*What to work on*: Every line of the entries below from the one containing "JOIN THE KVNETWORK" to the one containing "masterclass on 3", both ends included, must be written out exactly. No other line belongs in the answer.

*Supplied entries*:
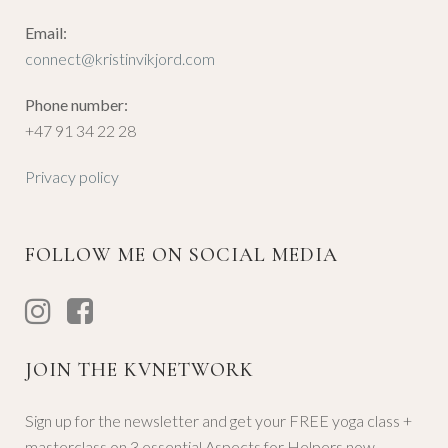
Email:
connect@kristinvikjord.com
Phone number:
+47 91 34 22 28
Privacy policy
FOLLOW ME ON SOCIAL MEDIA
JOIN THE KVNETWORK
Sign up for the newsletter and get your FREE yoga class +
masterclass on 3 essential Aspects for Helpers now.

--

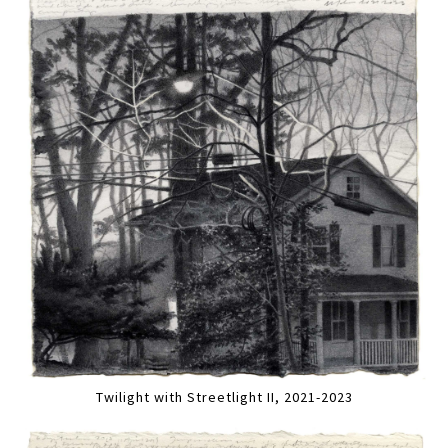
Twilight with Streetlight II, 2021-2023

*Answer to this exercise*:
JOIN THE KVNETWORK
Sign up for the newsletter and get your FREE yoga class +
masterclass on 3 essential Aspects for Helpers now.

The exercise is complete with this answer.